Writing data to HDFS using metadata - 8.0

First steps using Big Data in Talend Studio

Version
8.0
Language
English
Product
Talend Big Data
Talend Big Data Platform
Talend Data Fabric
Talend Open Studio for Big Data
Talend Real-Time Big Data Platform
Module
Talend Studio
Content
Design and Development > Designing Jobs > Hadoop distributions
Last publication date
2024-02-06

Using the tHDFSOutput component, you can write data to HDFS.

Before you begin

Procedure

  1. In the Repository, expand Metadata > Hadoop Cluster, then expand the Hadoop cluster metadata of your choice.
    1. Drag-and-drop the HDFS metadata onto the Designer.
      You are brought to the Components window.
    2. Select a tHDFSOutput component.
  2. Add an input component.

    Example

    Add a tRowGenerator component to generate fictional data for testing purposes (see Generating random data).
  3. Right-click the input component.
    1. Select Row > Main
    2. Click on the tHDFSOutput component to link the two.
  4. Double-click the tHDFSOutput component.

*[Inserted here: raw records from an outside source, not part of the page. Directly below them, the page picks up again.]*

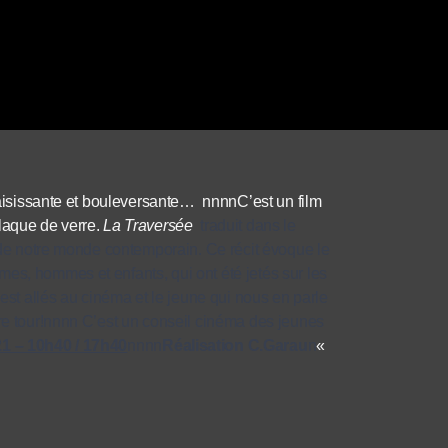
 saisissante et bouleversante… nnnnC’est un film
laque de verre.
La Traversée
traduit dans le
, de notre monde contemporain. Ce récit évoque le
es, hommes et enfants, qui ont été jetés sur les
 est allés au cinéma et le jeune qui nous en parle
tre tour!nnnn C’est un conseil cinéma des jeunes
21 – 10h40 / 17h40
nnnn
Réalisation C.Garau
n
«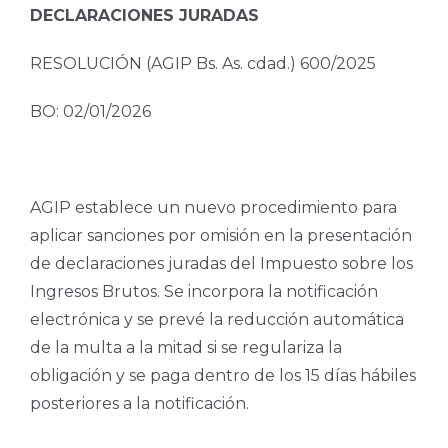
DECLARACIONES JURADAS
RESOLUCIÓN (AGIP Bs. As. cdad.) 600/2025
BO: 02/01/2026
AGIP establece un nuevo procedimiento para
aplicar sanciones por omisión en la presentación
de declaraciones juradas del Impuesto sobre los
Ingresos Brutos. Se incorpora la notificación
electrónica y se prevé la reducción automática
de la multa a la mitad si se regulariza la
obligación y se paga dentro de los 15 días hábiles
posteriores a la notificación.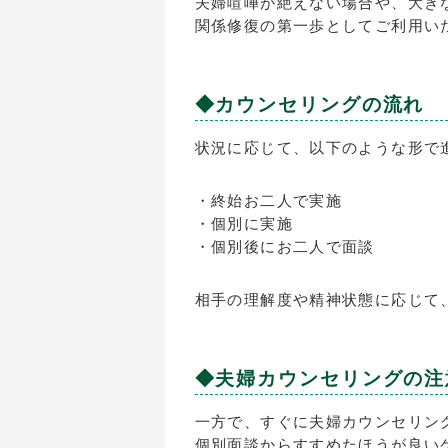
夫婦喧嘩が絶えない場合や、大き
関係修復の第一歩としてご利用い
◆カウンセリングの流れ
状況に応じて、以下のような形で
・終始お二人で実施
・個別に実施
・個別後にお二人で面談
相手の理解度や精神状態に応じて
◆夫婦カウンセリングの注
一方で、すぐに夫婦カウンセリン
個別面談からすすめたほうが良い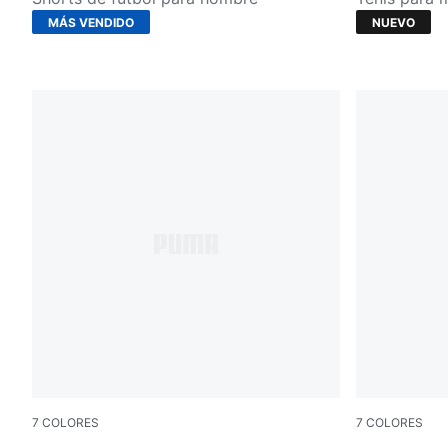
MÁS VENDIDO
NUEVO
7
COLORES
7
COLORES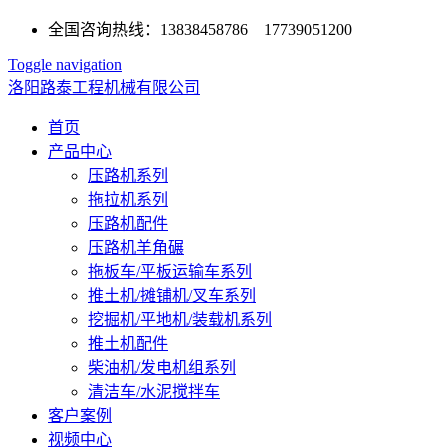
全国咨询热线：13838458786 17739051200
Toggle navigation
洛阳路泰工程机械有限公司
首页
产品中心
压路机系列
拖拉机系列
压路机配件
压路机羊角碾
拖板车/平板运输车系列
推土机/摊铺机/叉车系列
挖掘机/平地机/装载机系列
推土机配件
柴油机/发电机组系列
清洁车/水泥搅拌车
客户案例
视频中心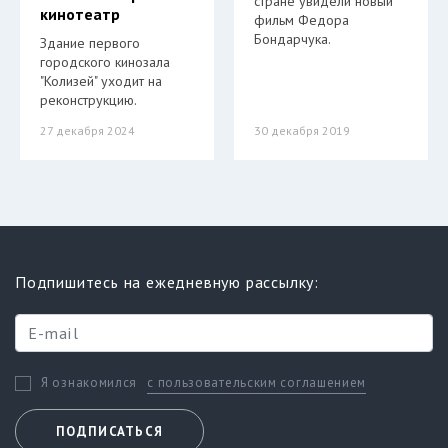
стране увидели новый
кинотеатр
фильм Федора
Бондарчука.
Здание первого
городского кинозала
"Колизей" уходит на
реконструкцию.
27 декабря 2024
30 декабря 2019
Подпишитесь на ежедневную рассылку:
с пользовательским соглашением
Я ознакомился
ПОДПИСАТЬСЯ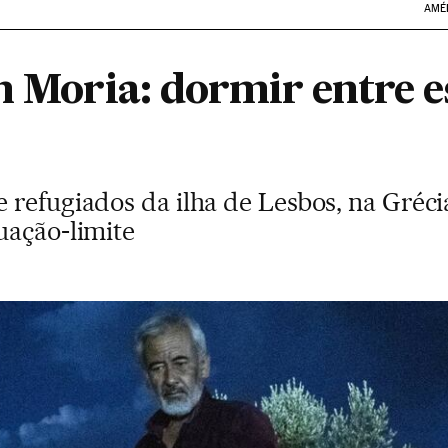
AMÉ
em Moria: dormir entre 
 refugiados da ilha de Lesbos, na Gréci
uação-limite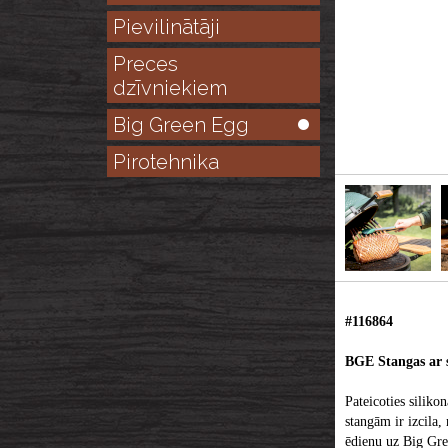
Pievilinātāji
Preces
dzīvniekiem
Big Green Egg
Pirotehnika
#116864
BGE Stangas ar s
Pateicoties siliko
stangām ir izcila, 
ēdienu uz Big Gree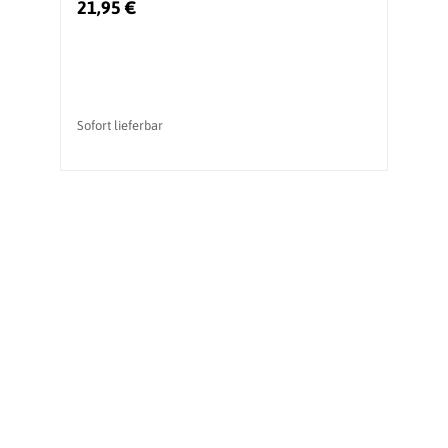
21,95 €
3
Sofort lieferbar
So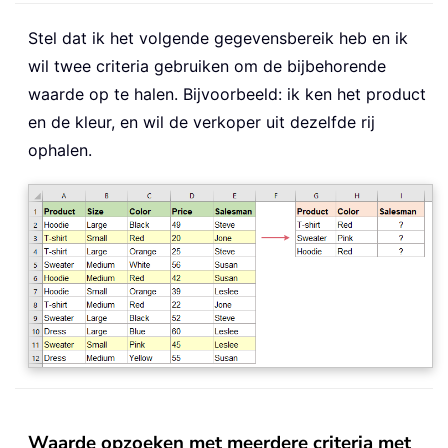
Stel dat ik het volgende gegevensbereik heb en ik
wil twee criteria gebruiken om de bijbehorende
waarde op te halen. Bijvoorbeeld: ik ken het product
en de kleur, en wil de verkoper uit dezelfde rij
ophalen.
Waarde opzoeken met meerdere criteria met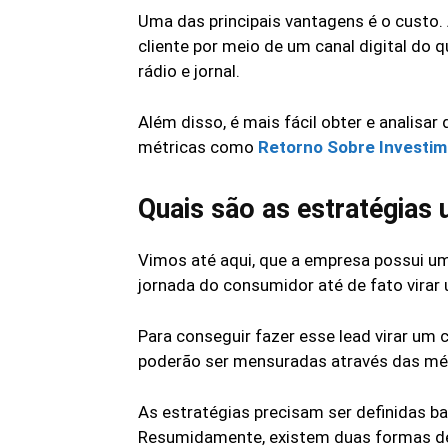
Uma das principais vantagens é o custo.
cliente por meio de um canal digital do 
rádio e jornal.
Além disso, é mais fácil obter e analis
métricas como
Retorno Sobre Investim
Quais são as estratégias 
Vimos até aqui, que a empresa possui um
jornada do consumidor até de fato virar
Para conseguir fazer esse lead virar um 
poderão ser mensuradas através das mé
As estratégias precisam ser definidas b
Resumidamente, existem duas formas de 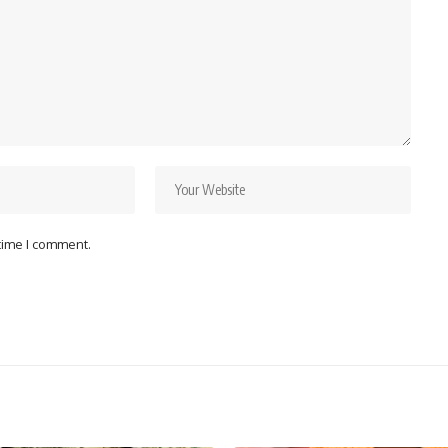
 time I comment.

    The component is already configured with the predefined HDFS metadata connection information.

  5. In the File Name field, enter the file path and name of your choice.
  6. Optional: In Action, select Overwrite.

Results

Your input component (such as the tRowGenerator component) reads data and the tHDFSOutput component writes it to your HDFS system using a connection defined using metadata.